The charity sent international arts professionals (such as musicians, artists and actors) to host workshops in underprivileged and rural communities in Africa, specifically Rwanda and South Africa.

Dramatic Need provided art, music, and film-making equipment to schools in South Africa and Rwanda. Volunteers on the Dramatic Need programme worked with the children towards producing a performance or exhibition based on the issues that directly affected their communities. The charity was particularly effective in encouraging young people to discuss and challenge the stigma surrounding HIV/AIDS.

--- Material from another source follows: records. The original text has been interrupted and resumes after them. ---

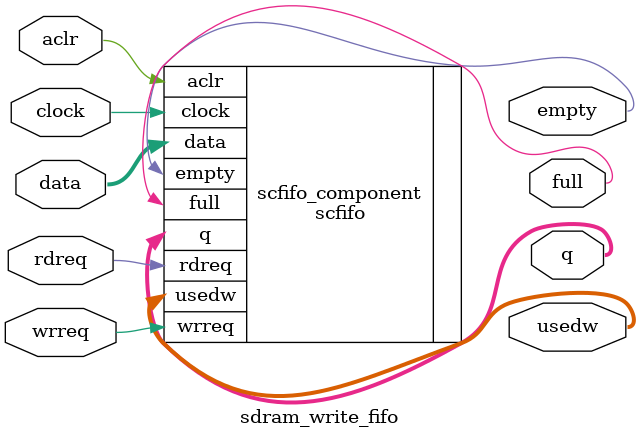
<source format=v>
module sdram_write_fifo (
	input	  				clock,
	input	  				aclr,
	input		[15:0]	data,
	input	  				rdreq,
	input	  				wrreq,
	output	[15:0]  	q,
	output	[5:0]  	usedw,
	output	  			empty,
	output	  			full
);

	scfifo  scfifo_component (
			.clock 	 (clock),
			.aclr 	 (aclr),
			.data 	 (data),
			.rdreq 	 (rdreq),
			.wrreq 	 (wrreq),
			.q 		 (q),
			.usedw  	 (usedw),
			.empty  	 (empty),
			.full   	 (full)
	);
	defparam 
		scfifo_component.intended_device_family = "Cyclone V",
		scfifo_component.lpm_numwords = 64,
		scfifo_component.lpm_showahead = "OFF",
		scfifo_component.lpm_type = "scfifo",
		scfifo_component.lpm_width = 16,
		scfifo_component.lpm_widthu = 6,
		scfifo_component.overflow_checking = "OFF",
		scfifo_component.rdsync_delaypipe = 4,
		scfifo_component.read_aclr_synch = "OFF",
		scfifo_component.underflow_checking = "ON",
		scfifo_component.use_eab = "ON",
		scfifo_component.write_aclr_synch = "OFF",
		scfifo_component.wrsync_delaypipe = 4;
		
endmodule

</source>
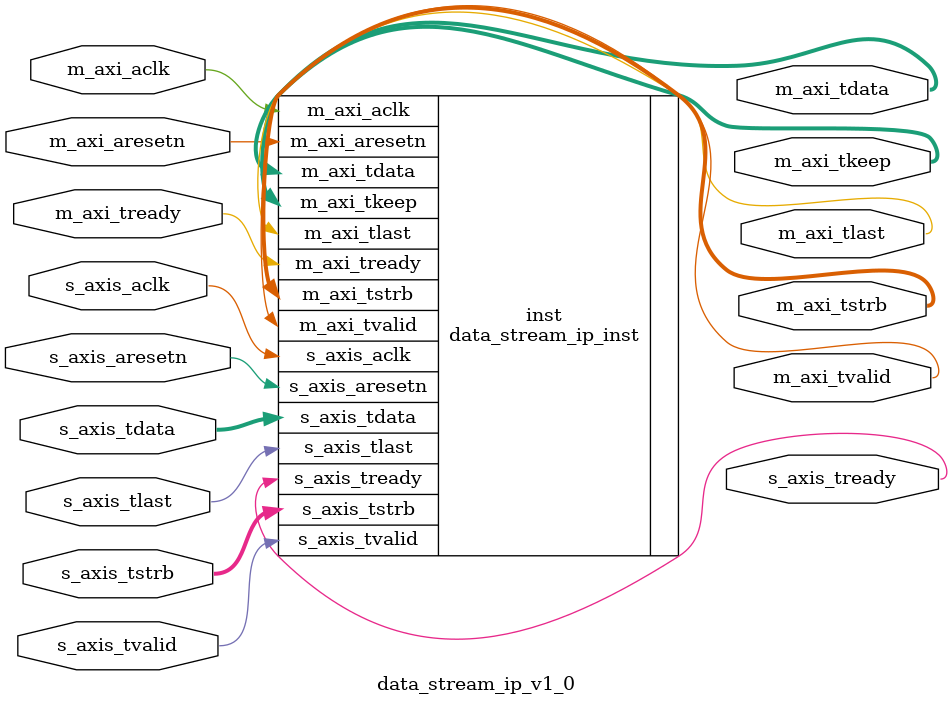
<source format=v>

`timescale 1 ns / 1 ps

	module data_stream_ip_v1_0(
	  s_axis_aclk,
      s_axis_aresetn,
      s_axis_tready,
      s_axis_tdata,
      s_axis_tstrb,
      s_axis_tlast,
      s_axis_tvalid,
      m_axi_aclk,
      m_axi_aresetn,
      m_axi_tvalid,
      m_axi_tdata,
      m_axi_tstrb,
      m_axi_tlast,
      m_axi_tready,
      m_axi_tkeep
    );
    
    (* X_INTERFACE_INFO = "xilinx.com:signal:clock:1.0 s_axis_aclk CLK" *)
    input wire s_axis_aclk;
    (* X_INTERFACE_INFO = "xilinx.com:signal:reset:1.0 s_axis_aresetn RST" *)
    input wire s_axis_aresetn;
    (* X_INTERFACE_INFO = "xilinx.com:interface:axis:1.0 s_axis TREADY" *)
    output wire s_axis_tready;
    (* X_INTERFACE_INFO = "xilinx.com:interface:axis:1.0 s_axis TDATA" *)
    input wire [31 : 0] s_axis_tdata;
    (* X_INTERFACE_INFO = "xilinx.com:interface:axis:1.0 s_axis TSTRB" *)
    input wire [3 : 0] s_axis_tstrb;
    (* X_INTERFACE_INFO = "xilinx.com:interface:axis:1.0 s_axis TLAST" *)
    input wire s_axis_tlast;
    (* X_INTERFACE_INFO = "xilinx.com:interface:axis:1.0 s_axis TVALID" *)
    input wire s_axis_tvalid;
    (* X_INTERFACE_INFO = "xilinx.com:signal:clock:1.0 m_axi_aclk CLK" *)
    input wire m_axi_aclk;
    (* X_INTERFACE_INFO = "xilinx.com:signal:reset:1.0 m_axi_aresetn RST" *)
    input wire m_axi_aresetn;
    (* X_INTERFACE_INFO = "xilinx.com:interface:axis:1.0 m_axi TVALID" *)
    output wire m_axi_tvalid;
    (* X_INTERFACE_INFO = "xilinx.com:interface:axis:1.0 m_axi TDATA" *)
    output wire [31 : 0] m_axi_tdata;
    (* X_INTERFACE_INFO = "xilinx.com:interface:axis:1.0 m_axi TSTRB" *)
    output wire [3 : 0] m_axi_tstrb;
    (* X_INTERFACE_INFO = "xilinx.com:interface:axis:1.0 m_axi TLAST" *)
    output wire m_axi_tlast;
    (* X_INTERFACE_INFO = "xilinx.com:interface:axis:1.0 m_axi TREADY" *)
    input wire m_axi_tready;
    (* X_INTERFACE_INFO = "xilinx.com:interface:axis:1.0 m_axi TKEEP" *)
    output wire [3 : 0] m_axi_tkeep;
    
      data_stream_ip_inst #(
        .C_S_AXIS_TDATA_WIDTH(32),
        .C_M_AXI_TDATA_WIDTH(32),
        .C_M_AXI_START_COUNT(32)
      ) inst (
        .s_axis_aclk(s_axis_aclk),
        .s_axis_aresetn(s_axis_aresetn),
        .s_axis_tready(s_axis_tready),
        .s_axis_tdata(s_axis_tdata),
        .s_axis_tstrb(s_axis_tstrb),
        .s_axis_tlast(s_axis_tlast),
        .s_axis_tvalid(s_axis_tvalid),
        .m_axi_aclk(m_axi_aclk),
        .m_axi_aresetn(m_axi_aresetn),
        .m_axi_tvalid(m_axi_tvalid),
        .m_axi_tdata(m_axi_tdata),
        .m_axi_tstrb(m_axi_tstrb),
        .m_axi_tlast(m_axi_tlast),
        .m_axi_tready(m_axi_tready),
        .m_axi_tkeep(m_axi_tkeep)
      );
    endmodule
</source>
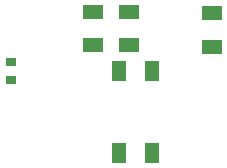
<source format=gbp>
G04 Layer_Color=128*
%FSLAX44Y44*%
%MOMM*%
G71*
G01*
G75*
%ADD10R,1.8000X1.3000*%
%ADD23R,0.9000X0.7000*%
%ADD24R,1.3000X1.8000*%
D10*
X1640000Y1060000D02*
D03*
Y1031500D02*
D03*
X1610000Y1060000D02*
D03*
Y1031500D02*
D03*
X1710000Y1030000D02*
D03*
Y1058500D02*
D03*
D23*
X1540000Y1002500D02*
D03*
Y1017500D02*
D03*
D24*
X1660000Y1010000D02*
D03*
X1631500D02*
D03*
X1660000Y940000D02*
D03*
X1631500D02*
D03*
M02*

</source>
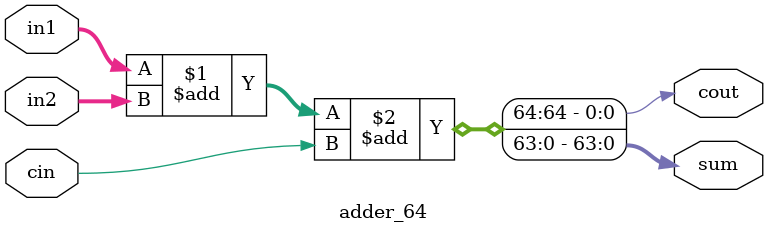
<source format=v>
module adder_64(output [63:0] sum,
                      output cout,
                      input [63:0] in1, in2,
                      input cin);

    assign {cout, sum} = in1 + in2 + cin;

endmodule
</source>
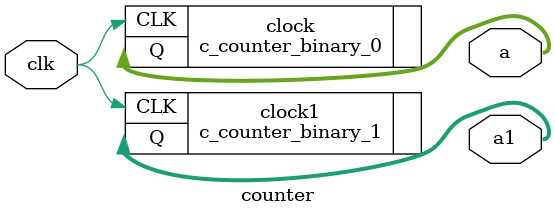
<source format=v>
`timescale 1ns / 1ps


module counter(
input wire clk,
output [7:0]a,
output [15:0]a1
    );
    c_counter_binary_0 clock (
  .CLK(clk),  // input wire CLK
  .Q(a)      // output wire [7 : 0] Q
);
c_counter_binary_1 clock1 (
  .CLK(clk),  // input wire CLK
  .Q(a1)      // output wire [15 : 0] Q
);
endmodule

</source>
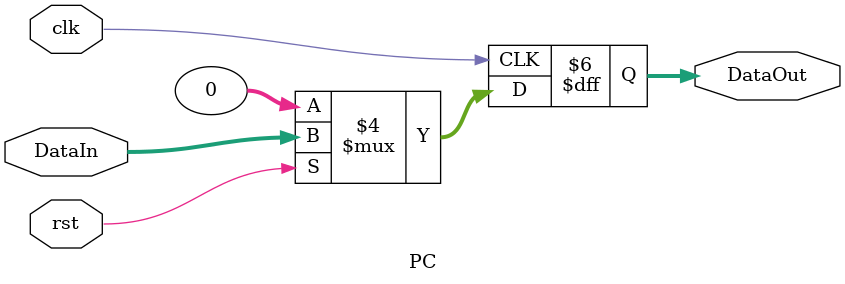
<source format=sv>
module PC (    //// WIDTH=#INSTRUCTIONS 
	input [31:0] DataIn, //pc+4
	input clk,    // Clock
	input rst, // reset
	output reg [31:0] DataOut
);
      always @ (posedge clk ) begin   
           if(~rst) begin  
             	DataOut=32'h000000;
             end  
           else begin  
           		DataOut=DataIn;
           end  
      end 
endmodule 
</source>
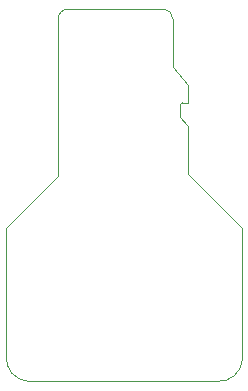
<source format=gbr>
G04 #@! TF.GenerationSoftware,KiCad,Pcbnew,(5.1.8)-1*
G04 #@! TF.CreationDate,2021-01-19T07:48:20+02:00*
G04 #@! TF.ProjectId,emmc-adapter,656d6d63-2d61-4646-9170-7465722e6b69,rev?*
G04 #@! TF.SameCoordinates,Original*
G04 #@! TF.FileFunction,Profile,NP*
%FSLAX46Y46*%
G04 Gerber Fmt 4.6, Leading zero omitted, Abs format (unit mm)*
G04 Created by KiCad (PCBNEW (5.1.8)-1) date 2021-01-19 07:48:20*
%MOMM*%
%LPD*%
G01*
G04 APERTURE LIST*
G04 #@! TA.AperFunction,Profile*
%ADD10C,0.050000*%
G04 #@! TD*
G04 APERTURE END LIST*
D10*
X110850000Y-82500000D02*
G75*
G02*
X109000000Y-80350002I149999J1999999D01*
G01*
X128999999Y-80649999D02*
G75*
G02*
X126850001Y-82499999I-1999999J149999D01*
G01*
X123700000Y-59100000D02*
G75*
G02*
X123900000Y-58900000I200000J0D01*
G01*
X124400000Y-58900000D02*
X123900000Y-58900000D01*
X122399512Y-50999795D02*
G75*
G02*
X123100000Y-51800000I-86243J-782197D01*
G01*
X113400110Y-51813269D02*
G75*
G02*
X114200000Y-51000000I799890J13269D01*
G01*
X114200000Y-51000000D02*
X122399489Y-51000000D01*
X123100000Y-55900000D02*
X123100000Y-51800000D01*
X124400000Y-57400000D02*
X123100000Y-55900000D01*
X124400000Y-58900000D02*
X124400000Y-57400000D01*
X123700000Y-60100000D02*
X123700000Y-59100000D01*
X124400000Y-60900000D02*
X123700000Y-60100000D01*
X124400000Y-64900000D02*
X124400000Y-60900000D01*
X113400000Y-65100000D02*
X113250000Y-65250000D01*
X113400110Y-51813269D02*
X113400000Y-65100000D01*
X129000000Y-69500000D02*
X124400000Y-64900000D01*
X128999999Y-80649999D02*
X129000000Y-69500000D01*
X109000000Y-69500000D02*
X113250000Y-65250000D01*
X109000000Y-80350002D02*
X109000000Y-69500000D01*
X126850001Y-82499999D02*
X110850000Y-82500000D01*
M02*

</source>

==Support and fund-raising==
Significant supporters of the charity included Josh Hartnett, Helena Christensen and David Walliams.

===The Children's Monologues===
On 14 November 2010, the first production of The Children's Monologues, directed by Danny Boyle, was performed at the Old Vic Theatre in London, in association with Dramatic Need. it featured the adapted stories of children's first-hand experiences in South Africa being retold and re-interpreted by and performed by actors such as Sir Ben Kingsley, Benedict Cumberbatch, Tom Hiddleston, Gemma Arterton, and Eddie Redmayne.

Boyle co-directed another performance of the play in 2015 at the Royal Court Theatre, and again in 2017 at Carnegie Hall in New York City.